Stored data:
Start of Block

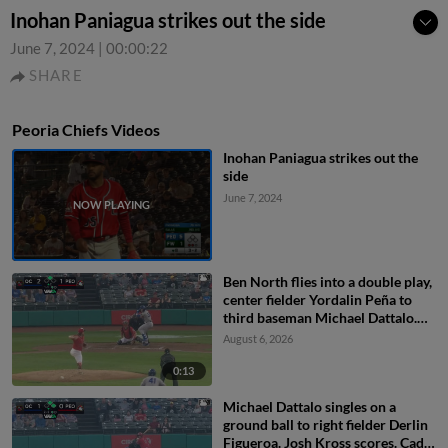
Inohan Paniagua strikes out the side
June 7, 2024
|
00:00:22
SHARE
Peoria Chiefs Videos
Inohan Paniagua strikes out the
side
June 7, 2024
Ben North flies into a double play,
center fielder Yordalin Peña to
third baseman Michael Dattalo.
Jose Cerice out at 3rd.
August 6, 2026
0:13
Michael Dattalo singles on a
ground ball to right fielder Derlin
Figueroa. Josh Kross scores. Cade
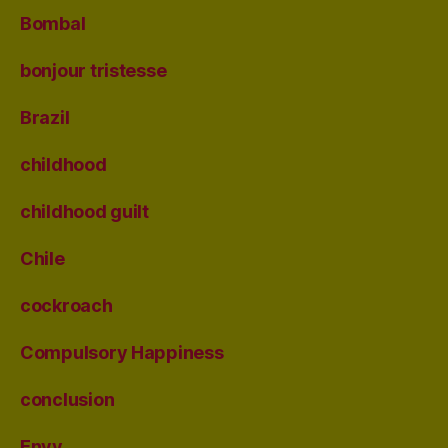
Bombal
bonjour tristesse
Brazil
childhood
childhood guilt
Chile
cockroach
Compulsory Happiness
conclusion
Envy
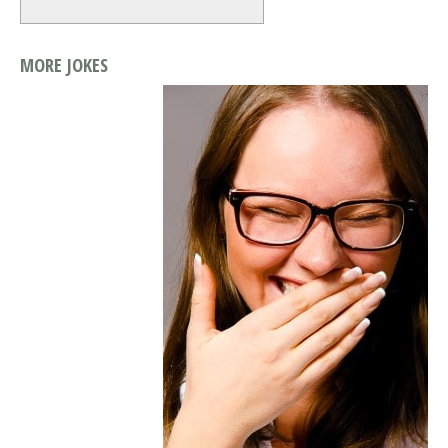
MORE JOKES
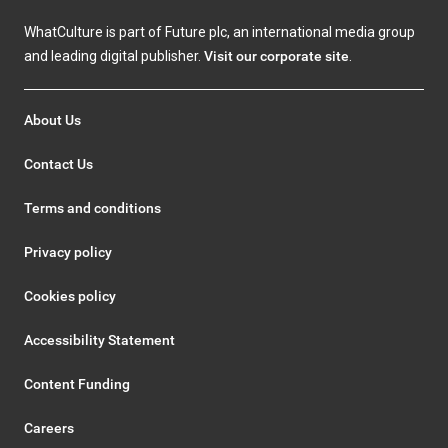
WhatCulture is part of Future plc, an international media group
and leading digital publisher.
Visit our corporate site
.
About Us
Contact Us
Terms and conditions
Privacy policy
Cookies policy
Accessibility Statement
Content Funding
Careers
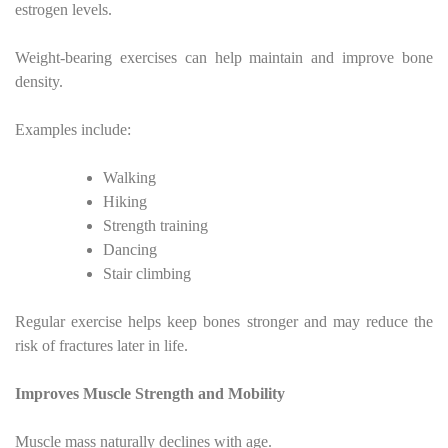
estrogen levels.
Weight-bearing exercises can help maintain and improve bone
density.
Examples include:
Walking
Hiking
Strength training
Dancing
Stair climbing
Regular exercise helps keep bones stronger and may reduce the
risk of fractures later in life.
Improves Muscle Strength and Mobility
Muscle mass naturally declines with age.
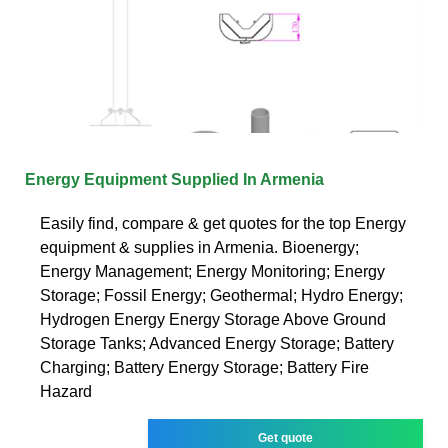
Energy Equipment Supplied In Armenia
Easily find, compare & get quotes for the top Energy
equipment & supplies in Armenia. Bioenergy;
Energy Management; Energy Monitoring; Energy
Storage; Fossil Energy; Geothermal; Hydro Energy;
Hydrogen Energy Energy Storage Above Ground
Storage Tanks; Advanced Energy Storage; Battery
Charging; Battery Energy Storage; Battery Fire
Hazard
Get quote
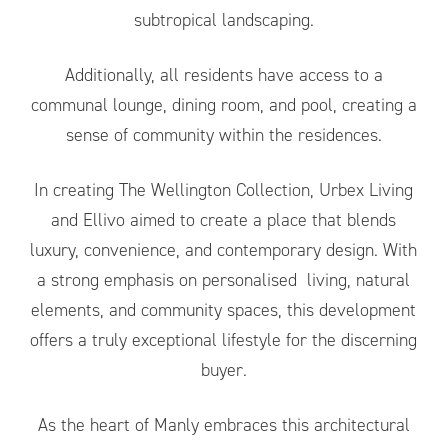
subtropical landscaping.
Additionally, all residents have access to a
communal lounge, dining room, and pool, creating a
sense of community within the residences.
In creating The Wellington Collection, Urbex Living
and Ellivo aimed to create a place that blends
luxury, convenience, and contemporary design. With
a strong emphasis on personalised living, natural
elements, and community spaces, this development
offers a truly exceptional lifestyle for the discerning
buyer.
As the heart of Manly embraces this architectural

End of Block

_Problem to solve_
Write out every line of text from all the records, word for word and in the same order, leaving out the pictures.

_Exercise result_
Inohan Paniagua strikes out the side
June 7, 2024
|
00:00:22
SHARE
Peoria Chiefs Videos
Inohan Paniagua strikes out the
side
June 7, 2024
Ben North flies into a double play,
center fielder Yordalin Peña to
third baseman Michael Dattalo.
Jose Cerice out at 3rd.
August 6, 2026
0:13
Michael Dattalo singles on a
ground ball to right fielder Derlin
Figueroa. Josh Kross scores. Cade
Bombal
bonjour tristesse
Brazil
childhood
childhood guilt
Chile
cockroach
Compulsory Happiness
conclusion
Envy
MORE JOKES
WhatCulture is part of Future plc, an international media group
and leading digital publisher.
Visit our corporate site
.
About Us
Contact Us
Terms and conditions
Privacy policy
Cookies policy
Accessibility Statement
Content Funding
Careers
estrogen levels.
Weight-bearing exercises can help maintain and improve bone
density.
Examples include:
Walking
Hiking
Strength training
Dancing
Stair climbing
Regular exercise helps keep bones stronger and may reduce the
risk of fractures later in life.
Improves Muscle Strength and Mobility
Muscle mass naturally declines with age.
Energy Equipment Supplied In Armenia
Easily find, compare & get quotes for the top Energy
equipment & supplies in Armenia. Bioenergy;
Energy Management; Energy Monitoring; Energy
Storage; Fossil Energy; Geothermal; Hydro Energy;
Hydrogen Energy Energy Storage Above Ground
Storage Tanks; Advanced Energy Storage; Battery
Charging; Battery Energy Storage; Battery Fire
Hazard
Get quote
subtropical landscaping.
Additionally, all residents have access to a
communal lounge, dining room, and pool, creating a
sense of community within the residences.
In creating The Wellington Collection, Urbex Living
and Ellivo aimed to create a place that blends
luxury, convenience, and contemporary design. With
a strong emphasis on personalised living, natural
elements, and community spaces, this development
offers a truly exceptional lifestyle for the discerning
buyer.
As the heart of Manly embraces this architectural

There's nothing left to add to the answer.